The figure eight example highlights a general problem that motor cortex neurons need to solve — how to produce an activity pattern that creates the necessary output and prevents these potentially confusing cross points. Churchland has dubbed this process disentangling — adding extra dimensions to disambiguate the network’s activity. “We predict neural activity should look like muscle activity but be disentangled,” he says.
In unpublished work presented at the Cosyne 2017 workshops in Snowbird, Utah, in February, Churchland and collaborators showed that motor cortex neurons are dramatically less tangled than muscles. As a population, these neurons avoid the ambiguous crisscross state. “We have a measurement that tells us if there are points that cross,” Churchland says. “We can ask whether two similar patterns of activity are followed by dissimilar future patterns of activity. This happens all the time with the muscles, but essentially never happens with the neurons.”
Disentangling is a not a general property of neural activity, Churchland notes. Sensory neurons show patterns of activity that are quite tangled, as do neurons in the visual cortex. That makes sense, he says, because disentangling is unnecessary when strong external forces drive the system. “If I am just responding to outside world, the stimuli determine what happens next, so there’s no reason visual cortex should be disentangled,” he says. “We think it’s a signature of networks that generate their own activity.”
Visualizing how to disentangle a figure eight is fairly easy.
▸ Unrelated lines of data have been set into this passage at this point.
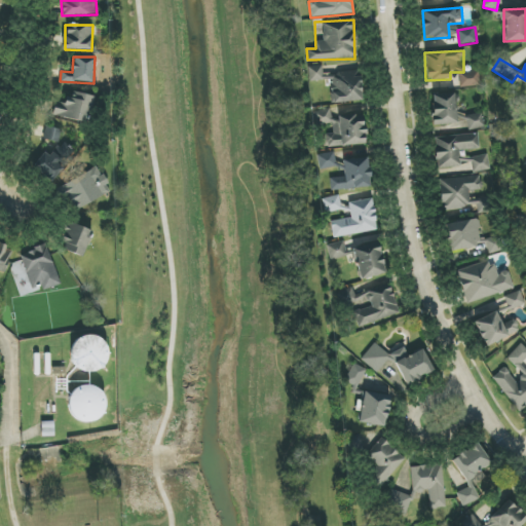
[(331,103),(362,102),(361,77),(355,77),(355,72),(323,73),(323,66),(307,67),(308,81),(330,80),(331,103)]
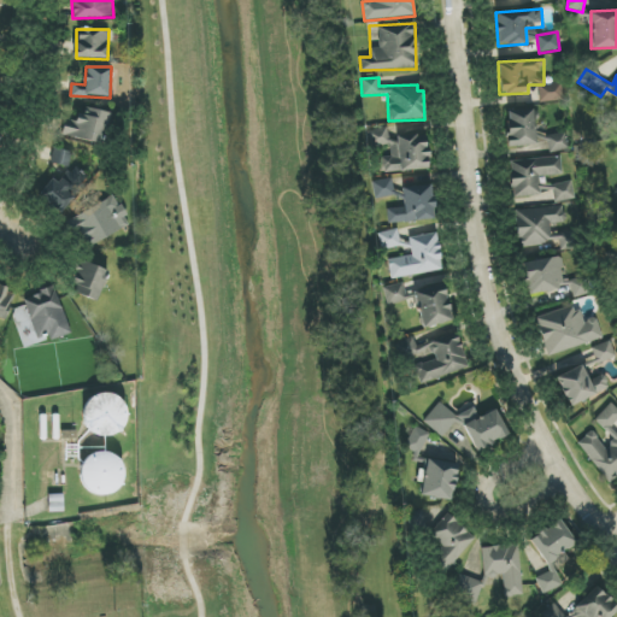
[(539,103),(563,101),(562,83),(539,84),(539,103)]
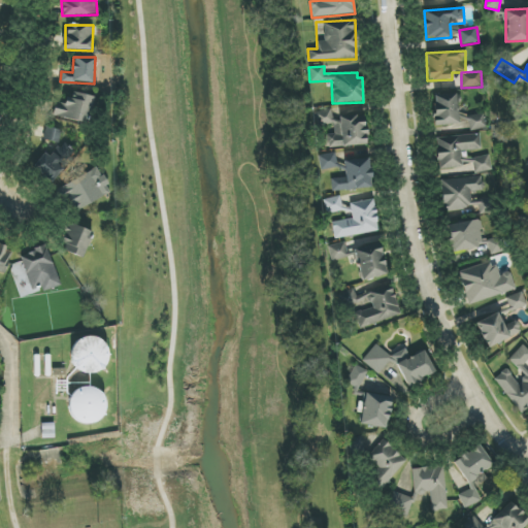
[(57,101),(53,116),(87,124),(94,97),(70,91),(67,104),(57,101)]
But performing that transformation for other patterns is trickier. Churchland and collaborators have developed an algorithm that can disentangle any arbitrary pattern. Feed the algorithm a figure eight, and it will return a Pringles chip. Feed the algorithm real muscle activity data, and it spits out a sort of ‘hyperpringle’: patterns of muscle activity that are supplemented with other patterns in other dimensions. Those other patterns tend to be large and simple, vaguely resembling patterns of hand velocity. This potentially resolves the paradox that neural activity looks like muscle activity in some ways, but is much simpler in other ways, Churchland says. Indeed, the virtual neural activity the algorithm produces closely resemble activity patterns from real motor cortex neurons. “In my view, this is a modest but key step in resolving the debate over how neural activity in motor cortex relates to movement,” Churchland says.
The results highlight how a hypothesis based on the behavior of neural networks — the addition of new dimensions to solve problems — can predict and potentially explain the properties of real neurons. “There are some aspects of neural activity that simply don’t make sense without considering a mathematical theory of how networks function,” Churchland says.